ECLI:NL:RBDHA:2025:15022
Rechtbank Den Haag
- Eerste aanleg - enkelvoudig
- Rechtspraak.nl
Beroep tegen verlengingsbesluit overdrachtstermijn Dublin
In deze uitspraak beoordeelt de rechtbank het beroep van eiser tegen het besluit tot het verlengen van de overdrachtstermijn aan Duitsland. De minister heeft met het bestreden besluit van 16 juni 2025 de overdrachtstermijn op grond van de Dublinverordening tot achttien maanden verlengd. Eiser heeft tegen het bestreden besluit beroep ingesteld. De rechtbank heeft het beroep op 8 augustus 2025 op zitting behandeld. Eiser en zijn gemachtigde zijn niet verschenen. De minister heeft zich laten vertegenwoordigen door zijn gemachtigde. De rechtbank heeft het onderzoek op de zitting gesloten.

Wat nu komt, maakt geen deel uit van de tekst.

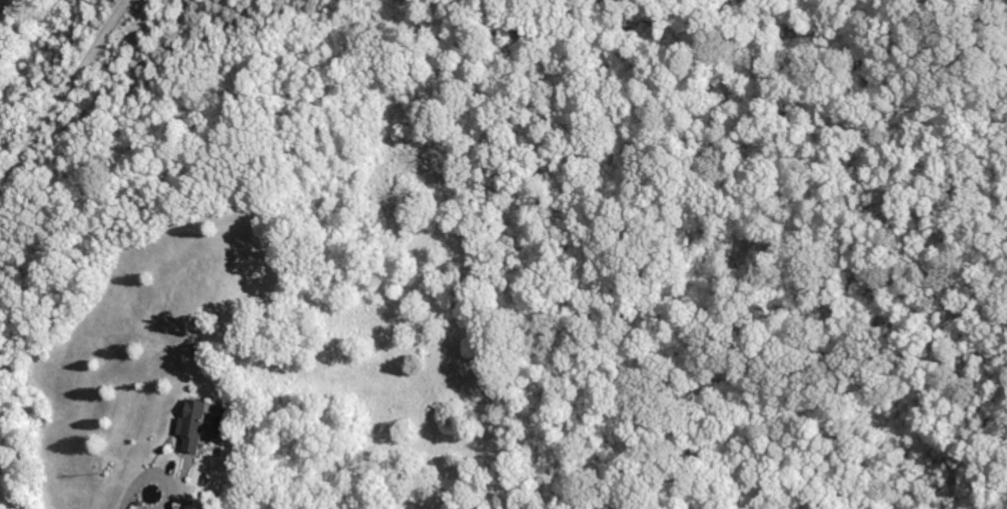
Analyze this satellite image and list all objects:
building: (201, 425)
road: (144, 500)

De rechtbank beoordeelt of de minister de overdrachtstermijn op goede gronden heeft kunnen verlengen. Zij doet dat mede aan de hand van de beroepsgronden van eiser. De rechtbank verklaart het beroep ongegrond. Dat betekent dat eiser geen gelijk krijgt en het besluit in stand blijft. De rechtbank ziet zich allereerst voor de vraag gesteld of eiser nog procesbelang heeft bij de onderhavige procedure. De minister heeft een brief aan de Duitse autoriteiten overgelegd waaruit is gebleken dat eiser op 16 juni 2025 niet op de overdracht is verschenen en een brief aan de Duitse autoriteiten van dezelfde datum dat de overdrachtstermijn is verlengd omdat eiser met onbekende bestemming is vertrokken.

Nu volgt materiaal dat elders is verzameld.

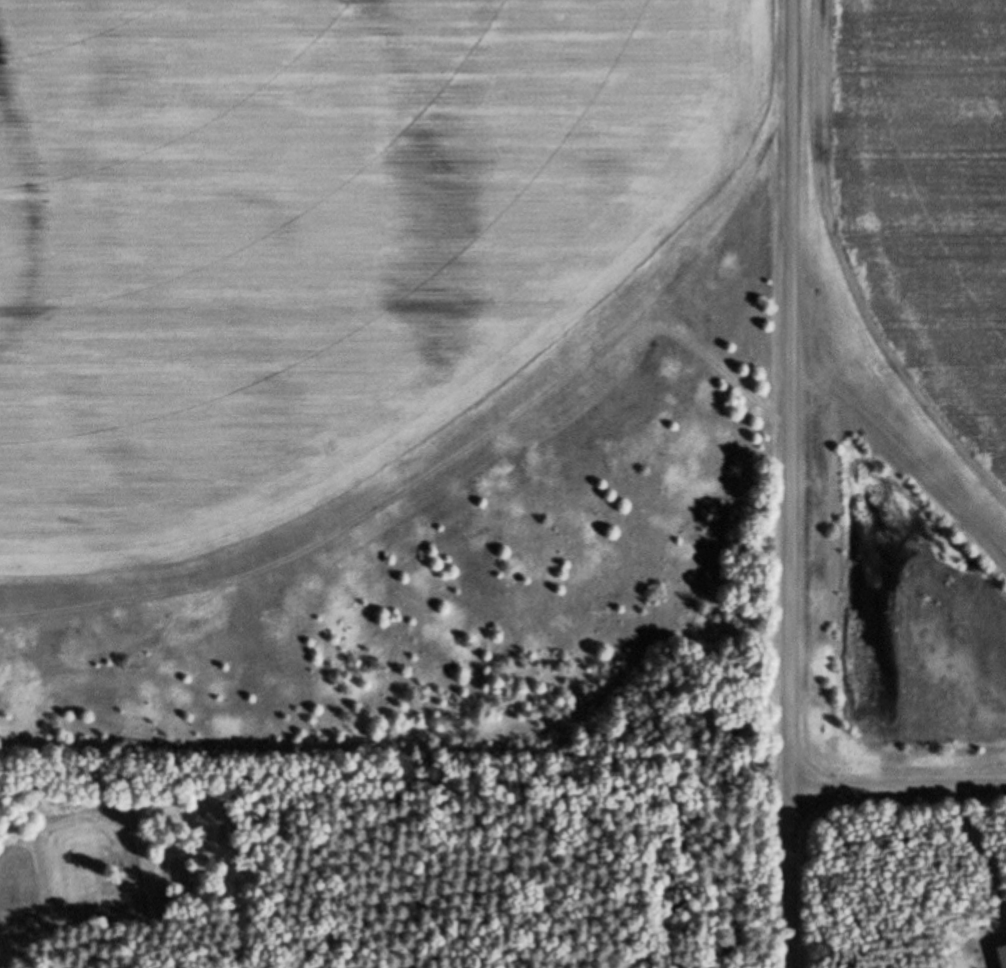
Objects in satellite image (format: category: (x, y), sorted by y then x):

De rechtbank is van oordeel dat eiser procesbelang heeft bij de behandeling van zijn beroep. De gemachtigde van eiser heeft desgevraagd op 5 augustus 2025 aangegeven dat zij nog contact heeft met eiser. Aangezien de gemachtigde met eiser contact heeft over de voortgang van de procedure en de keuzes die in dit kader moeten worden gemaakt, oordeelt de rechtbank dat ervan uitgegaan moet worden dat de behandeling van het beroep voor eiser van feitelijke betekenis is. De rechtbank oordeelt dat de minister terecht heeft aangenomen dat eiser op 16 juni 2025 is ondergedoken. Uit het dossier blijkt dat op verschillende momenten met eiser is gesproken over de overdracht en dat eiser de dag voor de overdracht op de hoogte is gebracht van de overdracht op 16 juni 2025 en de ophaaltijd. Eiser is niet verschenen op die geplande overdracht op 16 juni 2025. De beroepsgrond slaagt niet. Het beroep is ongegrond. Dit betekent dat eiser geen gelijk krijgt en de minister de overdrachtstermijn op goede gronden heeft verlengd. Voor een proceskostenveroordeling bestaat geen aanleiding.